A secondary source defines neocolonialism: even after formal independence, powerful states and corporations can maintain control through debt, aid conditions, military influence, and ownership of key sectors, shaping policy in weaker states. A newly independent country accepts large loans to build ports; later, creditors require privatization of water utilities and cuts to social spending as loan conditions. Which interpretation best matches neocolonialism?
The situation is Rostow’s final stage because privatization automatically creates high mass consumption for all citizens.
The situation shows direct territorial colonization, since the creditor state has formally annexed the country.
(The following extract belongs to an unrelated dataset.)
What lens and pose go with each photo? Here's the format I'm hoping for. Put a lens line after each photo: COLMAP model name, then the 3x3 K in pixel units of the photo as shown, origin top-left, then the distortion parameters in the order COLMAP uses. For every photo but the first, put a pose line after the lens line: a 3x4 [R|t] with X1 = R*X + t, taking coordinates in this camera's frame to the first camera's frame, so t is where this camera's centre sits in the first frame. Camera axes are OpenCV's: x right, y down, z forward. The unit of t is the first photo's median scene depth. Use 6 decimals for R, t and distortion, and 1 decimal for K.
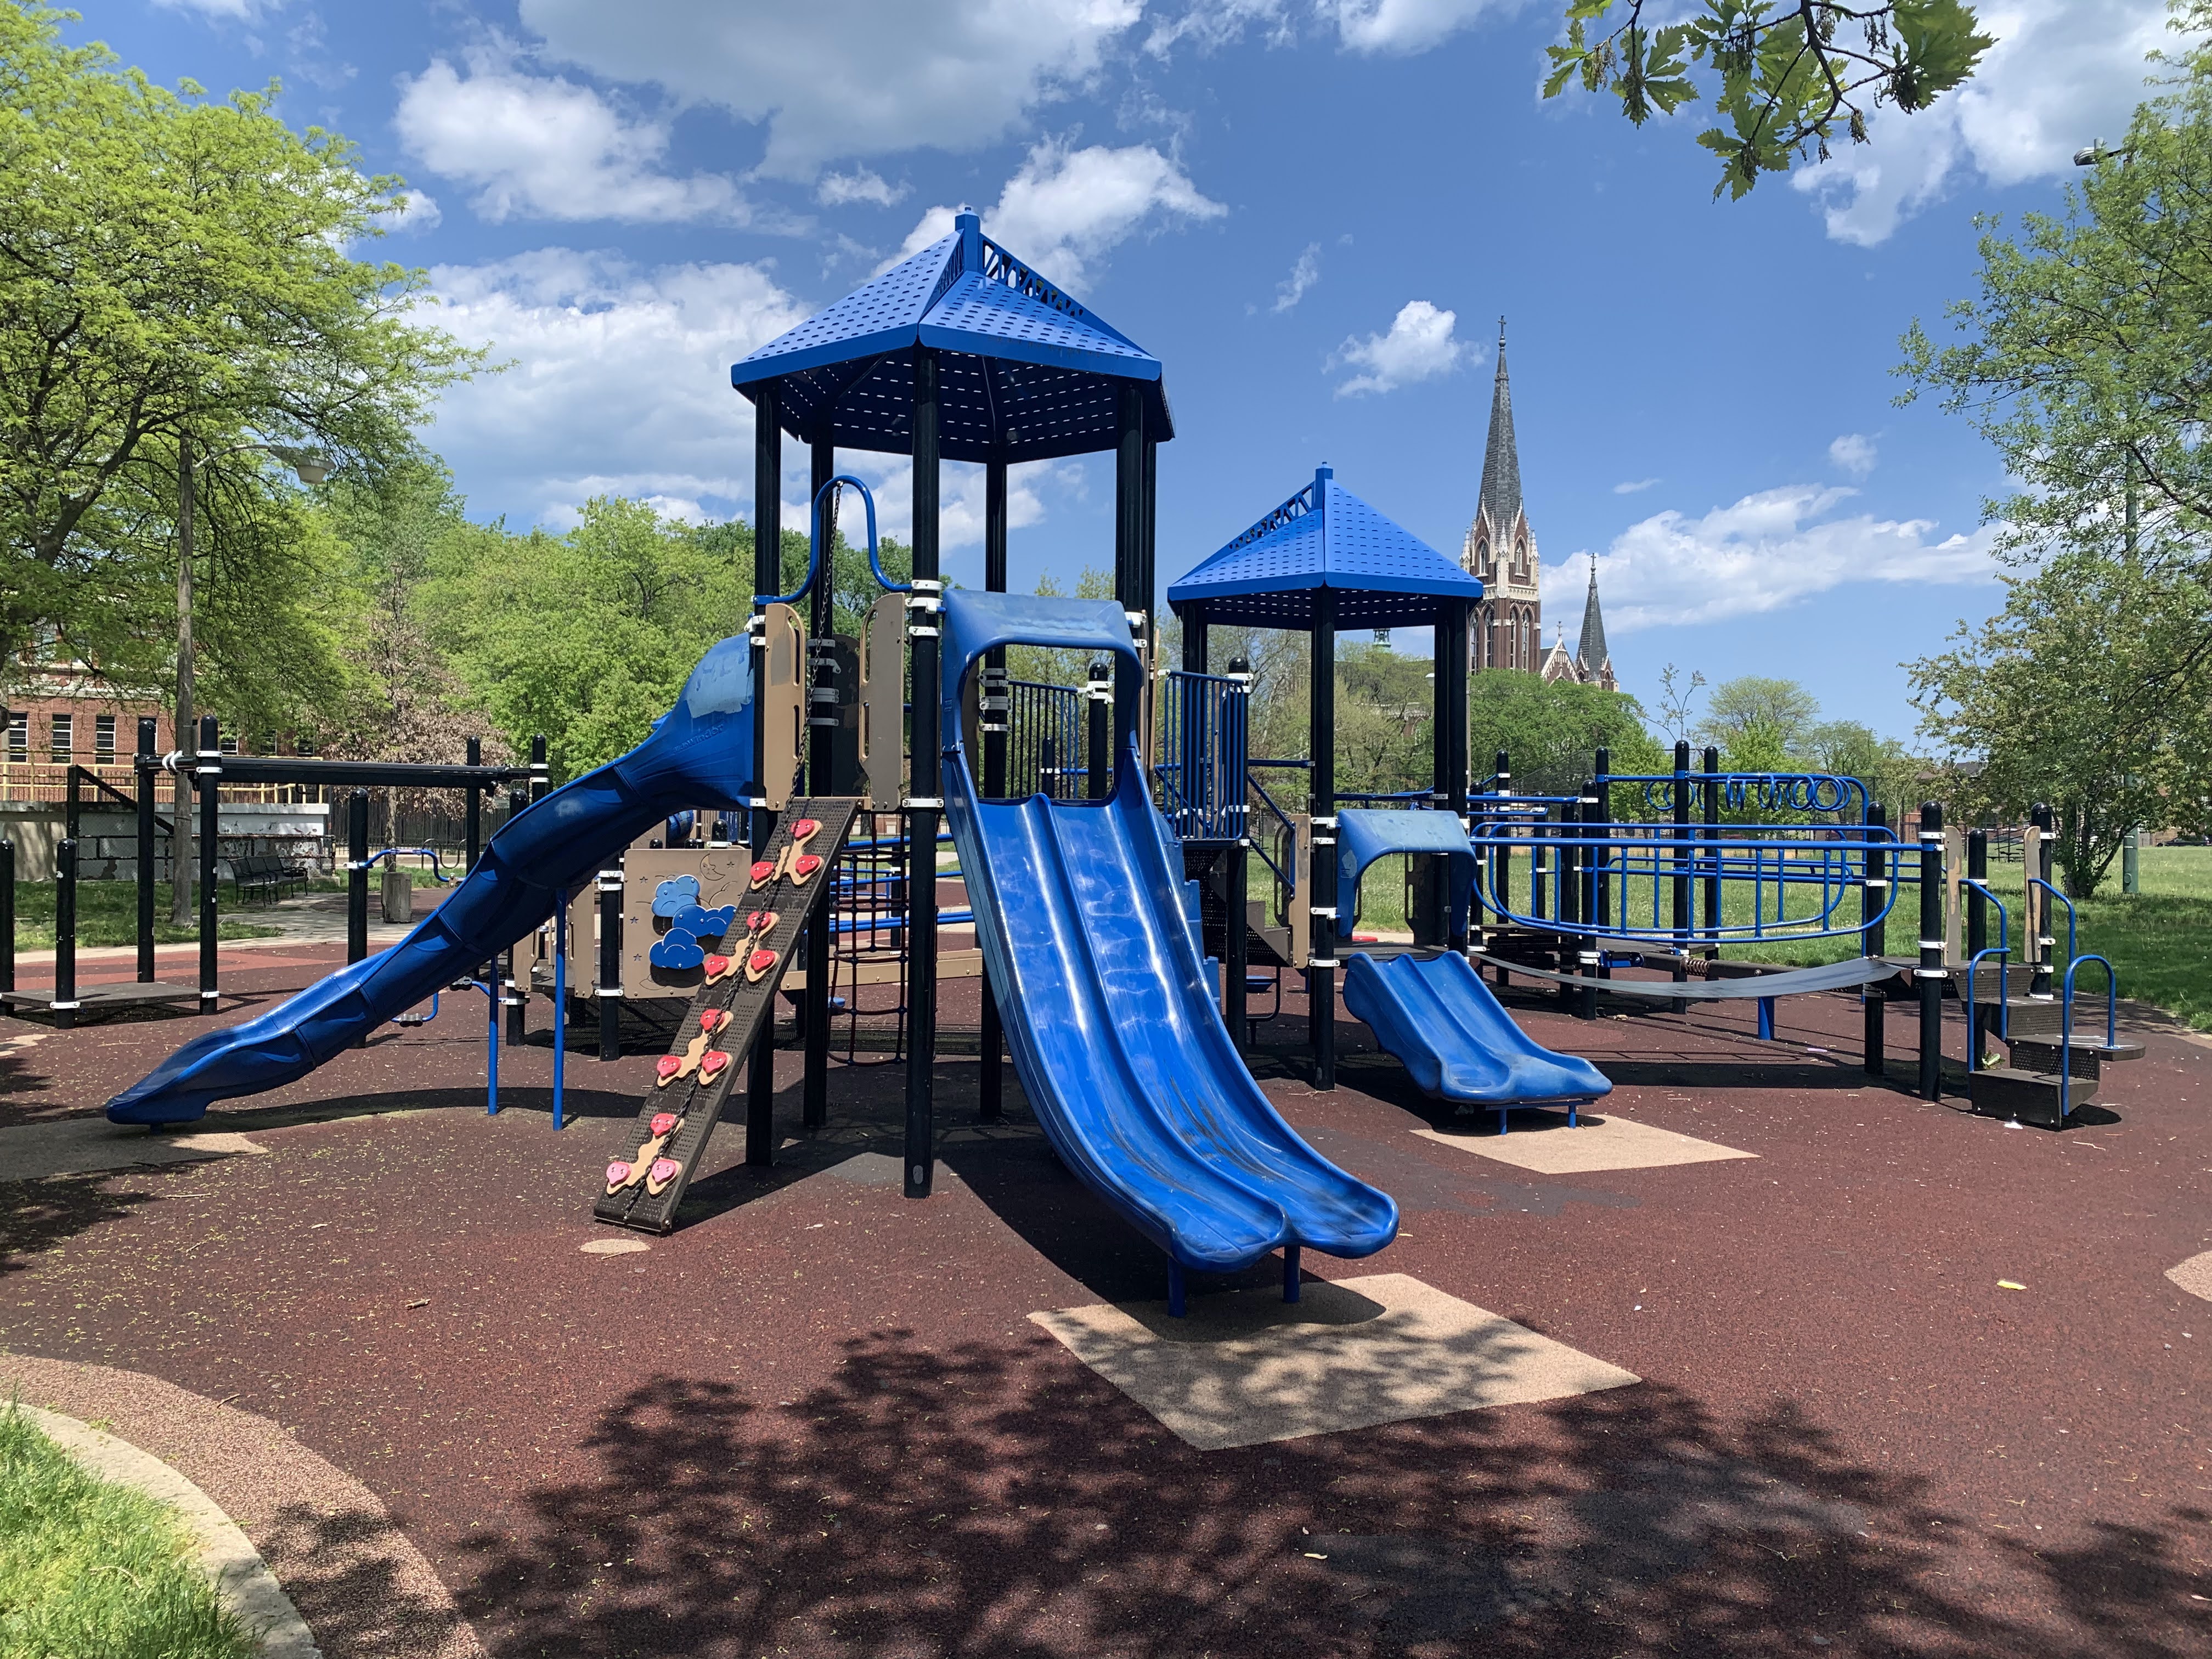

The situation illustrates indirect control through financial leverage that constrains sovereignty despite formal independence.
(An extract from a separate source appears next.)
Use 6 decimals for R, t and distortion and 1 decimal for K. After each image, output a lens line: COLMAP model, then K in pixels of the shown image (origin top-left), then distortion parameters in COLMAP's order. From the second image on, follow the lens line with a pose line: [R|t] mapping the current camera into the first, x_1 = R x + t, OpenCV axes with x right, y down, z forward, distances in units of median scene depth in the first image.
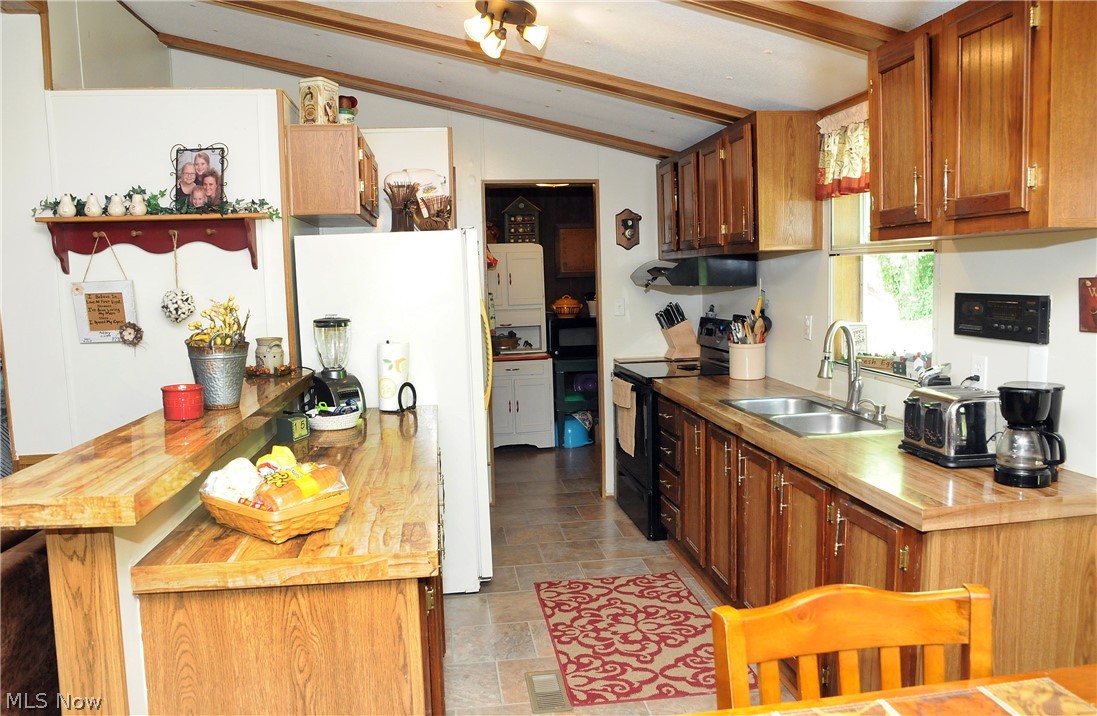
lens RADIAL K [[781.9, 0, 546.6], [0, 781.9, 363.6], [0, 0, 1]] dist [-0.094743, 0.031980]
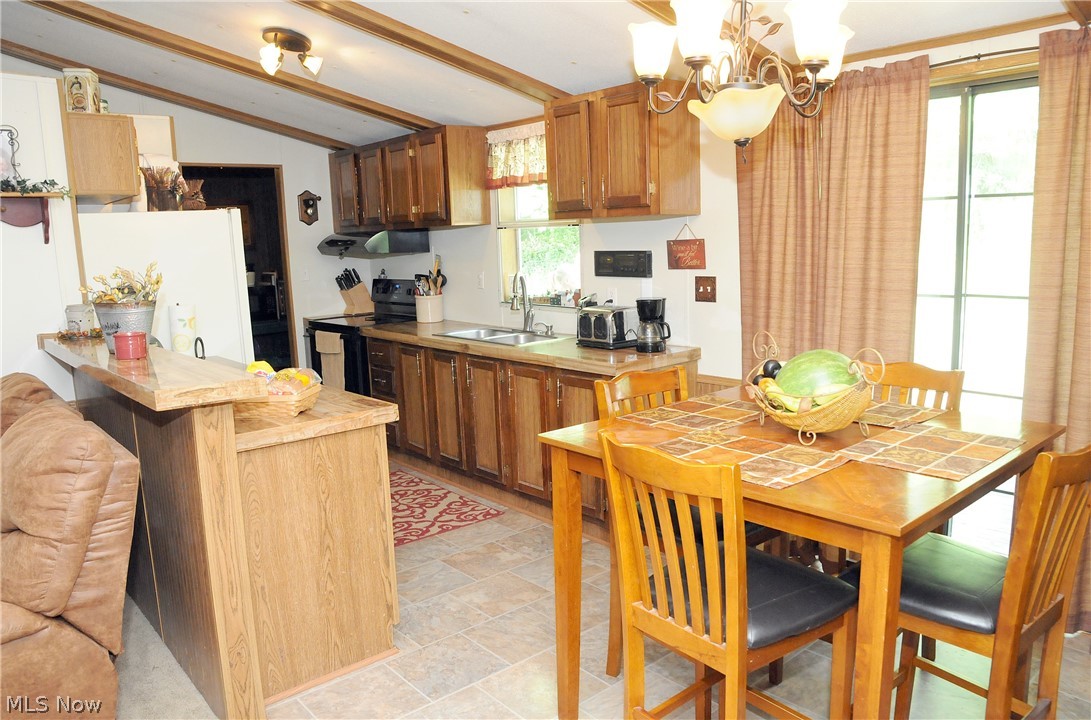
lens RADIAL K [[770.3, 0, 546.4], [0, 770.3, 361.0], [0, 0, 1]] dist [-0.062314, 0.022306]
pose [[0.843691, -0.090127, 0.529209, -0.375639], [0.072379, 0.995902, 0.054218, 0.038763], [-0.531927, -0.007440, 0.846757, -0.297362]]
The situation proves debt conditionality is always neutral and cannot affect domestic policy choices.
The situation is comparative advantage because creditors are encouraging the country to produce goods it is worst at producing.
Explanation
Neocolonialism refers to the continuation of control over formally independent countries through economic, political, or cultural means rather than direct military force or political sovereignty. The scenario describes a classic neocolonial situation: a newly independent country takes large loans for infrastructure, then creditors impose conditions requiring privatization and cuts to social spending. This represents indirect control through financial leverage - the country remains formally independent but its policy choices are constrained by external actors. Answer B correctly identifies this as indirect control through financial leverage that constrains sovereignty despite formal independence.
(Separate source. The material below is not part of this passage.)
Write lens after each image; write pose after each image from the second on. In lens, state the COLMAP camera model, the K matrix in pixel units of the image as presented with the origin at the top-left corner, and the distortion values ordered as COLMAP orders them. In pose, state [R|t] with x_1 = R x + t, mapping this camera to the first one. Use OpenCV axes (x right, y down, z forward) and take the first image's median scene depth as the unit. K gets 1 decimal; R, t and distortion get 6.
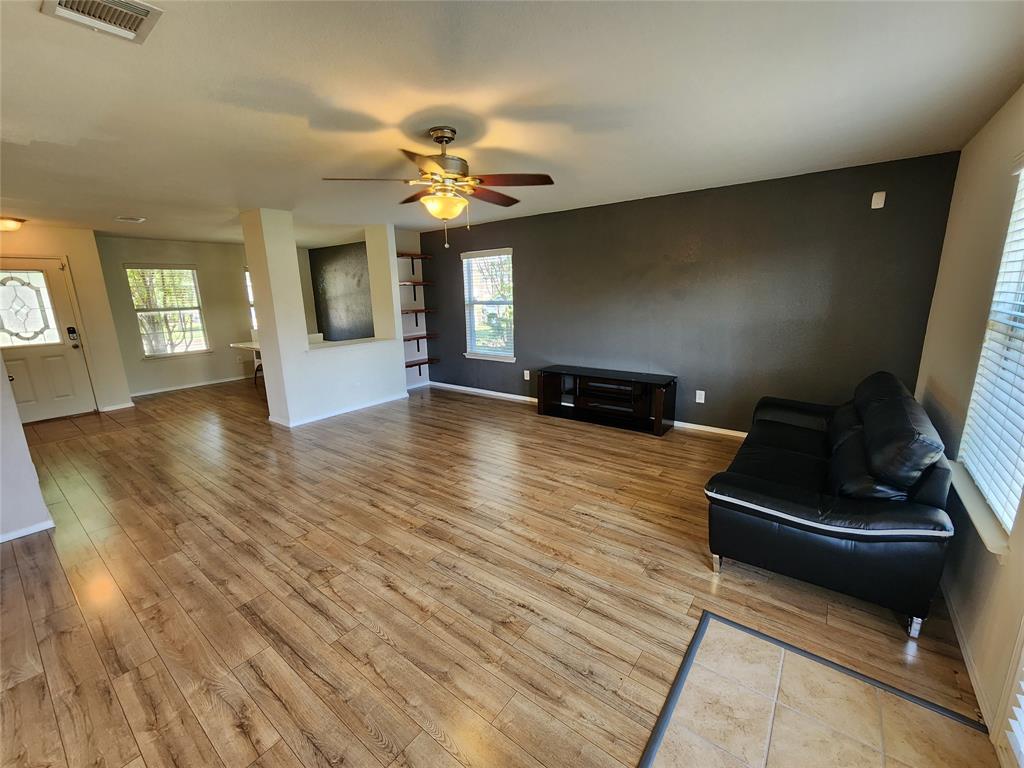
lens RADIAL K [[422.2, 0, 516.1], [0, 422.2, 381.3], [0, 0, 1]] dist [-0.001343, 0.000615]
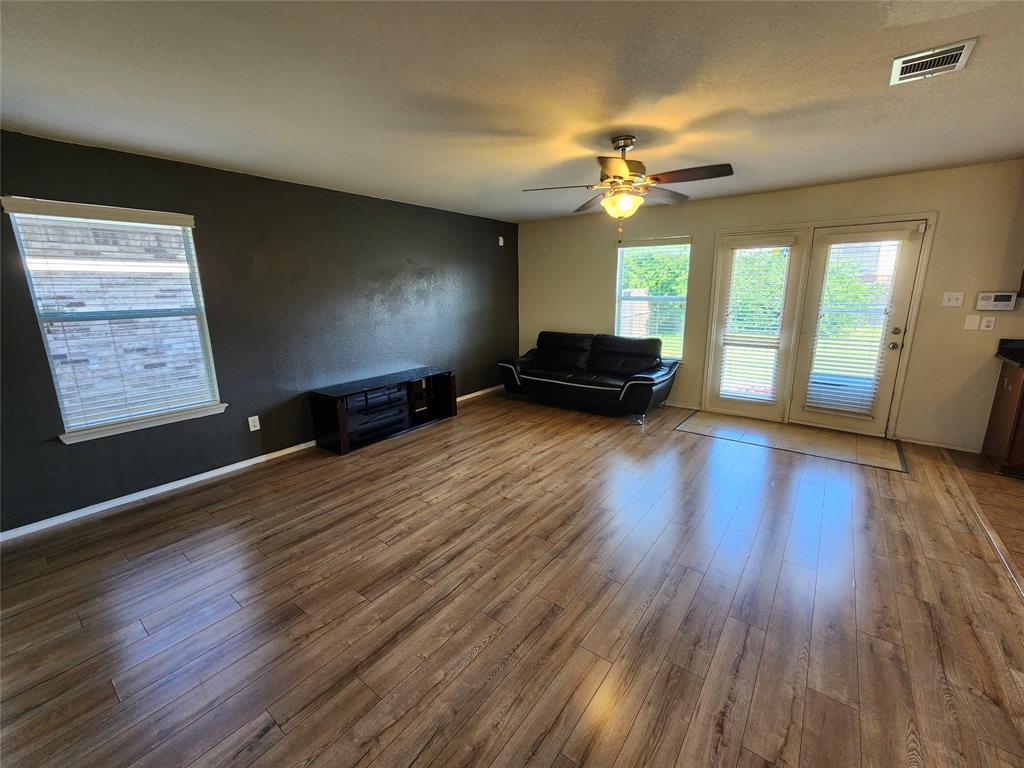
lens RADIAL K [[422.2, 0, 511.4], [0, 422.2, 384.0], [0, 0, 1]] dist [-0.001343, 0.000615]
pose [[0.006303, -0.197258, 0.980331, -0.861913], [0.226583, 0.955134, 0.190732, -0.154540], [-0.973971, 0.220924, 0.050716, 0.848350]]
A historian argues that modernization theory is limited because it assumes Western industrialization is the “normal” endpoint, downplays colonial histories, and overlooks how unequal trade and investment can constrain poorer regions. Which option best captures this critique?
Modernization theory is correct because cultural change alone explains why some regions remain poor
Modernization theory is Eurocentric and often ignores exploitation and power relations in the global economy
Modernization theory and world-systems theory are the same because both describe five universal stages
Modernization theory is best applied by encouraging countries to reduce trade and pursue autarky
Modernization theory fully accounts for colonialism, so critiques are unnecessary
Explanation
The historian's critique identifies three major limitations of modernization theory: its assumption that Western industrialization represents the "normal" endpoint (Eurocentrism), its tendency to downplay colonial histories, and its failure to recognize how unequal trade and investment patterns can trap poorer regions in underdevelopment. This is a standard critique of modernization theory from dependency and world-systems perspectives, which argue that Rostow's stages model ignores how historical exploitation and ongoing structural inequalities shape development outcomes. The critique challenges modernization theory's focus on internal factors (like culture and institutions) by highlighting external constraints imposed by the global economic system. Options A, C, D, and E all misrepresent either modernization theory itself or the nature of critiques against it - for instance, modernization theory actually encourages trade integration, not autarky.